Germany has, like almost all EU countries, suffered through the financial crisis. At the same time, it has managed much better than most.

This has allowed Germany to keep playing its leading role in taking the European project forward.

Stabilising the euro.

Taking a large share of the financial burden.

Helping lay the basis for a genuine European economic and monetary union.

But I know that this comes at a price.

Many Germans feel that Germany is asked to pay for the mistakes committed by other countries in the European Union. Countries that have experienced difficulties putting their house in order.

I also know that many Germans’ confidence in the fairness of the system has been undermined. People question whether the financial system serves society. Or whether it is just there to support rich investors or - even worse - speculators.

A new debate on social justice has emerged.

These issues matter.

They have affected German citizens’ support for the European Union.

I think that most Germans would agree that without the EU, it would not be possible to deliver an effective response to the crisis.

At the same time they question the legitimacy of the EU institutions - or simply don't understand how they work. They are not the only ones. Expanding the range of disciplines that engage with EU policies - as you are doing with the SAFE centre - can really help in doing away with some of the misunderstandings.

I believe that the EU has responded to the concerns of citizens - including Germans - about the stability and fairness of the financial system. Since Lehman Brothers collapsed five years ago this Sunday, the EU has been busy putting in place a whole new set of legal foundations.

This is the bedrock on which a safer, more responsible and more growth-oriented financial system will rest.

The latest of these new rules, just last week, were proposals we made to regulate money market funds. And to deal with shadow banking. This fulfilled the last of our G20 commitments. And it was one of the priorities underlined by Chancellor Merkel in St. Petersburg last week.

But our top priority is the Banking Union. It rests on everything else we have done to make the financial sector stronger and safer.

By creating the banking union, we will make it possible to supervise banks better. And to handle banking problems more effectively - in the euro area and in other Member States which may decide to join.

The cornerstone of this project is the ‘Single Supervisory Mechanism’, or SSM, to be led by the European Central Bank. It allows for better and more integrated supervision of banks and credit institutions within the euro area. I am just back from the European Parliament which voted this morning at the very last majority in favour of this project. Let me also mentioned the role of the ECB and its President Mario Draghi who is now actively working of the implementation of this project for 2014.

But if we want to have a fully-fledged banking union, we also need a ‘Single Resolution Mechanism’. With a single resolution board and a single resolution fund. This is how we will tackle future bank crises efficiently. With minimal costs to taxpayers and the economy.

The Commission made an ambitious proposal in July.

I know that Germany, in particular, has some concerns.

As regards the role of the Commission. As regards the legal basis.

We are confident that our proposal is legally solid.

I will repeat this later this week in Vilnius when I meet the EU Ministers of Finance and Governors of the Central Banks.

I know that Germany shares our ambition. So I see no reason why we could not reach an agreement. As long as we stick to the facts of the debate,as usual I remain with my team committed to make my best efforts to build a robust compromise.

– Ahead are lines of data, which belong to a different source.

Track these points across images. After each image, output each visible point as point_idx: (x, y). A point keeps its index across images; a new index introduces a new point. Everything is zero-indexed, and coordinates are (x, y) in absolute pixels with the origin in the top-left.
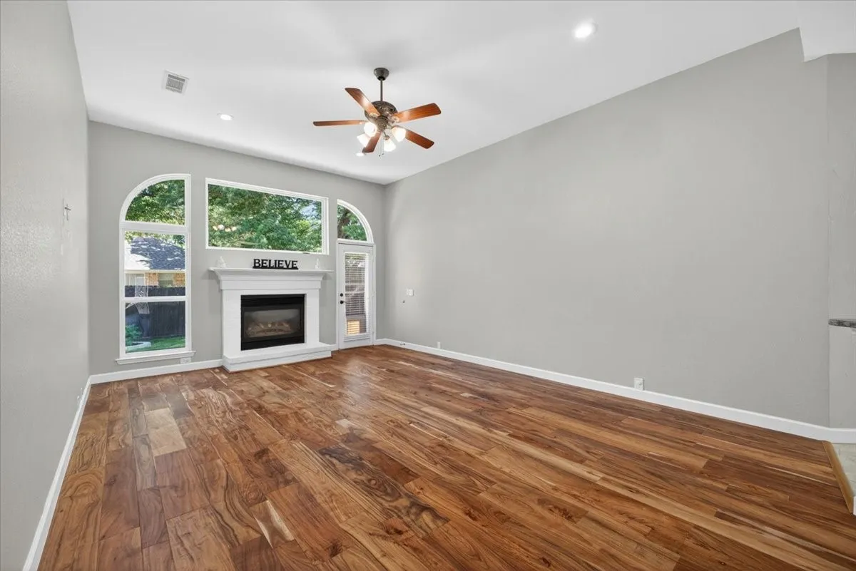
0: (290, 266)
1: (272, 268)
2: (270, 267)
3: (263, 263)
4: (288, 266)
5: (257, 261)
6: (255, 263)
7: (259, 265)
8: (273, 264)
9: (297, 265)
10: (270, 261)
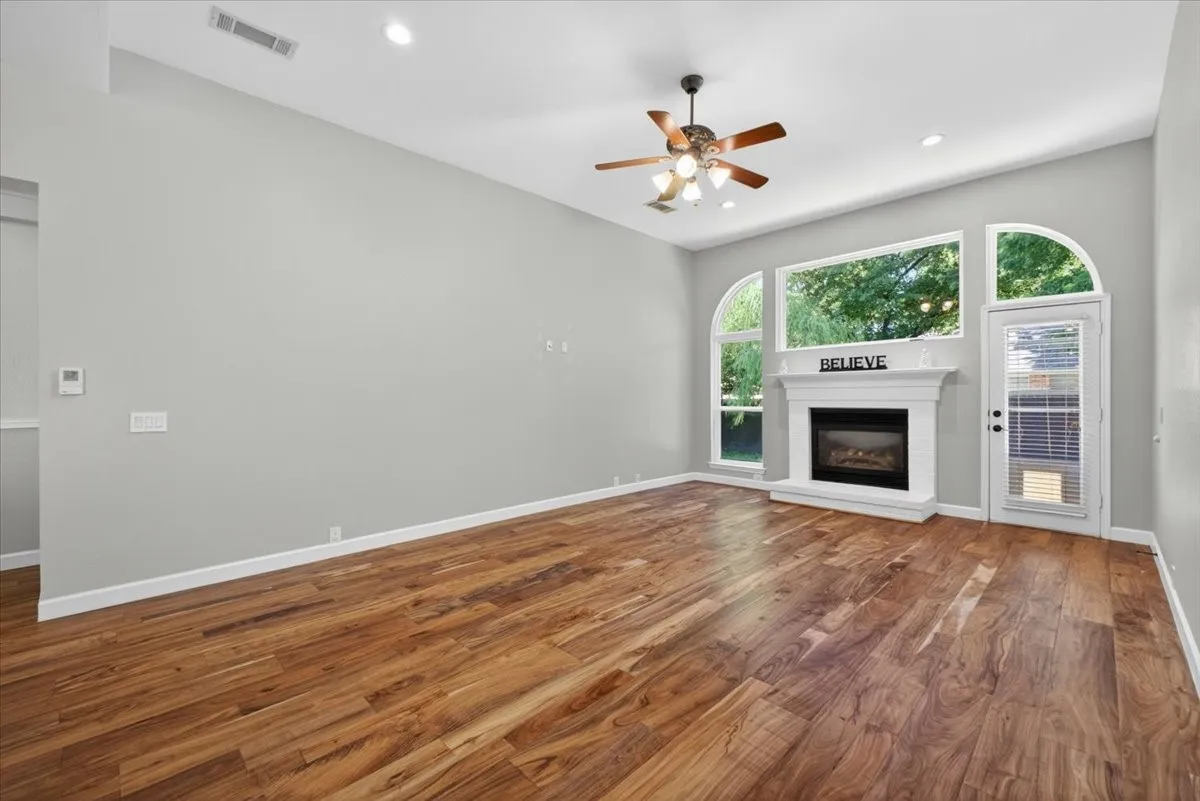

Let me now turn briefly to our main initiatives ahead.

We have been hard at work putting the new structures and rules in place. But we are not there yet. New threats emerge all the time. Long-established practices need to be challenged. Policies and rules need to respond and anticipate more actively than ever before.

The Commission will make a proposal this autumn on the structure of the EU banking sector. Our thinking on this has been greatly informed by the report of the High Level Group chaired by Erkki Liikanen. I would like to thank Professor Krahnen for the valuable contribution he made to that group. And for the impressive amount of work they delivered.

It is an important but complex project.

We had over five hundred replies to our last consultation on this issue. Many respondents called on the EU to take action.

We expect to come forward with our proposal during the autumn.

But we need to get this right. Making sure that large banks finance the real economy rather than trade their way to big profits. And at the same time preserve the diversity of banking models in the European Union.

I don’t believe that one size fits all.

Another area where immediate action needs to be taken is on the regulation of benchmarks.

Benchmarks are essential to many financial instruments. Doubts about their accuracy and integrity can undermine market confidence. Cause significant losses to consumers and investors. And distort the real economy.

We need to take steps to make sure this doesn’t happen again.

We have already agreed rules on market abuse to ban the manipulation of benchmarks. Next week, I will be presenting a proposal establishing rules on good governance and supervision of benchmarks.

Ladies and Gentlemen,

Coming back to German matters: I know that Europe is an issue in the current election campaign.

This is natural, given the leading role that Germany has always taken in Europe. It is a good thing for Europe too. Europe should not shy away from debate or even controversy.

We have a good story to tell.

But let there be no mistake: Germany does not have the option to turn its back on the EU or the euro area.

60 % of German exports go into the Single Market, 40 % into the euro area. German exports to Austria or the Netherlands are of the same order of magnitude as German exports to China.

The Single Market has always been - and remains - a foundation of Germany’s economic success. Both politically and economically, Germany’s future lies in Europe.

Not in a weaker EU, but in a stronger European economic, monetary and political union.

A union that will help us avoid a repeat of past crises - through better regulated financial markets. A union that is better equipped to deal with future threats, wherever they may come from. A union in which, from now on, all members respect the rules of co-ownership.

That is also a condition for solidarity.

We are building this Europe, together with Germany.

Ladies and gentlemen,

To conclude, I am encouraged to see some young academics here today.

The future of Europe’s financial regulation will draw on your expertise. The financial system is too interlinked to be dealt with only within national borders. Or within a single academic discipline.

The way this centre works give me confidence that the links between the financial sector and the real economy are recognised and understood.

Your European approach is a signal that there is a real understanding of the vital interplay between the national and European regulatory systems with due respect for the subsidiarity principle and may be with more respect for this principle in the future

I wish you every success as you start your activities.

The lessons of the financial crisis have been hard to learn. But we are making progress. Our memory will not be short.

We are taking a new approach, a safe approach, a European approach.

There are hopeful signs that the worst of the economic crisis might be over.

I look forward, with you, to building a financial framework that supports the real economy.

To make sure that those green shoots of growth can take root and flourish.

Vielen Dank für Ihre Aufmerksamkeit.